Task details.
Edit the records below so that each occurrence of "chart" reads "graph", keeping every other part of the records unchanged.

The records.
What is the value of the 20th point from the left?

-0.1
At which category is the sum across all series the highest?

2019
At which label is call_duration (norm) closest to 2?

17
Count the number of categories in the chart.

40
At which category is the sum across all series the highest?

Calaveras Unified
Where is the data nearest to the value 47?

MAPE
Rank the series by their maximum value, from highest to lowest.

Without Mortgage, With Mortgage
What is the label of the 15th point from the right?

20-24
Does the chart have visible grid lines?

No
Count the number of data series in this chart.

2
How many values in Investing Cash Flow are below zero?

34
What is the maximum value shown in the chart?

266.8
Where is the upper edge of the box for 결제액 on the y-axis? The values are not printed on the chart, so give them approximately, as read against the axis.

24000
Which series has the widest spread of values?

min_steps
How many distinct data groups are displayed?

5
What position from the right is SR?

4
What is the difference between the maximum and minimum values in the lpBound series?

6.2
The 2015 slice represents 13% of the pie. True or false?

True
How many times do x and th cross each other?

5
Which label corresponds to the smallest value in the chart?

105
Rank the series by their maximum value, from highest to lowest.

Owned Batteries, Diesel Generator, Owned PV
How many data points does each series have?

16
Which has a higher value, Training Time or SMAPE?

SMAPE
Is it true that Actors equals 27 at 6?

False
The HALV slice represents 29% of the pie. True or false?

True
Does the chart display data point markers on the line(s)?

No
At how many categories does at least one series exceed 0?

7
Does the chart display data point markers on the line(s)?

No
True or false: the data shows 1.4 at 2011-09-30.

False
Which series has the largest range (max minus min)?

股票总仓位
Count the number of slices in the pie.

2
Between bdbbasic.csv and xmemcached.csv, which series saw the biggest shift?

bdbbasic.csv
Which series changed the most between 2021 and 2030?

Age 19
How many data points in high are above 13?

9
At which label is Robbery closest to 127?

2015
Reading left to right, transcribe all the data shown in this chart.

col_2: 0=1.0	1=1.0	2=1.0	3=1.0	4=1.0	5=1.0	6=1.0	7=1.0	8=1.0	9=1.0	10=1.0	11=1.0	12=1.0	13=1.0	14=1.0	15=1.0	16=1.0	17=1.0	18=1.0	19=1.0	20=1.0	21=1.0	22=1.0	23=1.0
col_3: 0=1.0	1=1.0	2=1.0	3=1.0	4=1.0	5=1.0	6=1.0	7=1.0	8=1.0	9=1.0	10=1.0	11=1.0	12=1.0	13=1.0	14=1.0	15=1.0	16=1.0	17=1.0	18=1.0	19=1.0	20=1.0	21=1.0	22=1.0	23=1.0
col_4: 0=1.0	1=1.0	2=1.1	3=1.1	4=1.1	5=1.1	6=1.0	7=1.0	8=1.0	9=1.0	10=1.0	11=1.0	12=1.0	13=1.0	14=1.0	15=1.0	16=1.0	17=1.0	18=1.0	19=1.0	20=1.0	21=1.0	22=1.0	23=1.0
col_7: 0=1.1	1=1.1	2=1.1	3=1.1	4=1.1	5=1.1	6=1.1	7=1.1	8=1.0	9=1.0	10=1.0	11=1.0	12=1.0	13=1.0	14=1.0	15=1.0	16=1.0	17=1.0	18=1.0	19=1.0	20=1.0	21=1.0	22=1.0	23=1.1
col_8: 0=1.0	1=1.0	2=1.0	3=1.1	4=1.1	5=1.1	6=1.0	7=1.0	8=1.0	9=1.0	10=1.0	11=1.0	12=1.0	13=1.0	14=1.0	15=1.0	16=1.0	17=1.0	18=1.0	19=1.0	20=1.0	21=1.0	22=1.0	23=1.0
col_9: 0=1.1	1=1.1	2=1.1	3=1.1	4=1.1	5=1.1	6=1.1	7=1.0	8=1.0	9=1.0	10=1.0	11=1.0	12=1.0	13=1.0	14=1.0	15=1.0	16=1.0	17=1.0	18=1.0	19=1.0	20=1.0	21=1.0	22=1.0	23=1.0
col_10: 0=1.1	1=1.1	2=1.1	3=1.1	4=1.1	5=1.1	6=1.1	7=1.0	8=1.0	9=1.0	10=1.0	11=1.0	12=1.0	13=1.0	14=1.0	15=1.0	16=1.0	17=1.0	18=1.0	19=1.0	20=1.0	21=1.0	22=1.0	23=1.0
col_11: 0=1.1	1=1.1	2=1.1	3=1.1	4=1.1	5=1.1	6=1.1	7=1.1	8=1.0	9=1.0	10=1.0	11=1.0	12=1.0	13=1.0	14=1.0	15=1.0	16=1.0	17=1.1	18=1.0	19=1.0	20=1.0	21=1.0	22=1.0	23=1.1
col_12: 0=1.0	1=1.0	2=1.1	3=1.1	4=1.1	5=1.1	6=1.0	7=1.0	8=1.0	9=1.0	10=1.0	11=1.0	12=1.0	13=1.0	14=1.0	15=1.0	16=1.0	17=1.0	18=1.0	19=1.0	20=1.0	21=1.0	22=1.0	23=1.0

Response.
What is the value of the 20th point from the left?

-0.1
At which category is the sum across all series the highest?

2019
At which label is call_duration (norm) closest to 2?

17
Count the number of categories in the graph.

40
At which category is the sum across all series the highest?

Calaveras Unified
Where is the data nearest to the value 47?

MAPE
Rank the series by their maximum value, from highest to lowest.

Without Mortgage, With Mortgage
What is the label of the 15th point from the right?

20-24
Does the graph have visible grid lines?

No
Count the number of data series in this graph.

2
How many values in Investing Cash Flow are below zero?

34
What is the maximum value shown in the graph?

266.8
Where is the upper edge of the box for 결제액 on the y-axis? The values are not printed on the graph, so give them approximately, as read against the axis.

24000
Which series has the widest spread of values?

min_steps
How many distinct data groups are displayed?

5
What position from the right is SR?

4
What is the difference between the maximum and minimum values in the lpBound series?

6.2
The 2015 slice represents 13% of the pie. True or false?

True
How many times do x and th cross each other?

5
Which label corresponds to the smallest value in the graph?

105
Rank the series by their maximum value, from highest to lowest.

Owned Batteries, Diesel Generator, Owned PV
How many data points does each series have?

16
Which has a higher value, Training Time or SMAPE?

SMAPE
Is it true that Actors equals 27 at 6?

False
The HALV slice represents 29% of the pie. True or false?

True
Does the graph display data point markers on the line(s)?

No
At how many categories does at least one series exceed 0?

7
Does the graph display data point markers on the line(s)?

No
True or false: the data shows 1.4 at 2011-09-30.

False
Which series has the largest range (max minus min)?

股票总仓位
Count the number of slices in the pie.

2
Between bdbbasic.csv and xmemcached.csv, which series saw the biggest shift?

bdbbasic.csv
Which series changed the most between 2021 and 2030?

Age 19
How many data points in high are above 13?

9
At which label is Robbery closest to 127?

2015
Reading left to right, transcribe all the data shown in this graph.

col_2: 0=1.0	1=1.0	2=1.0	3=1.0	4=1.0	5=1.0	6=1.0	7=1.0	8=1.0	9=1.0	10=1.0	11=1.0	12=1.0	13=1.0	14=1.0	15=1.0	16=1.0	17=1.0	18=1.0	19=1.0	20=1.0	21=1.0	22=1.0	23=1.0
col_3: 0=1.0	1=1.0	2=1.0	3=1.0	4=1.0	5=1.0	6=1.0	7=1.0	8=1.0	9=1.0	10=1.0	11=1.0	12=1.0	13=1.0	14=1.0	15=1.0	16=1.0	17=1.0	18=1.0	19=1.0	20=1.0	21=1.0	22=1.0	23=1.0
col_4: 0=1.0	1=1.0	2=1.1	3=1.1	4=1.1	5=1.1	6=1.0	7=1.0	8=1.0	9=1.0	10=1.0	11=1.0	12=1.0	13=1.0	14=1.0	15=1.0	16=1.0	17=1.0	18=1.0	19=1.0	20=1.0	21=1.0	22=1.0	23=1.0
col_7: 0=1.1	1=1.1	2=1.1	3=1.1	4=1.1	5=1.1	6=1.1	7=1.1	8=1.0	9=1.0	10=1.0	11=1.0	12=1.0	13=1.0	14=1.0	15=1.0	16=1.0	17=1.0	18=1.0	19=1.0	20=1.0	21=1.0	22=1.0	23=1.1
col_8: 0=1.0	1=1.0	2=1.0	3=1.1	4=1.1	5=1.1	6=1.0	7=1.0	8=1.0	9=1.0	10=1.0	11=1.0	12=1.0	13=1.0	14=1.0	15=1.0	16=1.0	17=1.0	18=1.0	19=1.0	20=1.0	21=1.0	22=1.0	23=1.0
col_9: 0=1.1	1=1.1	2=1.1	3=1.1	4=1.1	5=1.1	6=1.1	7=1.0	8=1.0	9=1.0	10=1.0	11=1.0	12=1.0	13=1.0	14=1.0	15=1.0	16=1.0	17=1.0	18=1.0	19=1.0	20=1.0	21=1.0	22=1.0	23=1.0
col_10: 0=1.1	1=1.1	2=1.1	3=1.1	4=1.1	5=1.1	6=1.1	7=1.0	8=1.0	9=1.0	10=1.0	11=1.0	12=1.0	13=1.0	14=1.0	15=1.0	16=1.0	17=1.0	18=1.0	19=1.0	20=1.0	21=1.0	22=1.0	23=1.0
col_11: 0=1.1	1=1.1	2=1.1	3=1.1	4=1.1	5=1.1	6=1.1	7=1.1	8=1.0	9=1.0	10=1.0	11=1.0	12=1.0	13=1.0	14=1.0	15=1.0	16=1.0	17=1.1	18=1.0	19=1.0	20=1.0	21=1.0	22=1.0	23=1.1
col_12: 0=1.0	1=1.0	2=1.1	3=1.1	4=1.1	5=1.1	6=1.0	7=1.0	8=1.0	9=1.0	10=1.0	11=1.0	12=1.0	13=1.0	14=1.0	15=1.0	16=1.0	17=1.0	18=1.0	19=1.0	20=1.0	21=1.0	22=1.0	23=1.0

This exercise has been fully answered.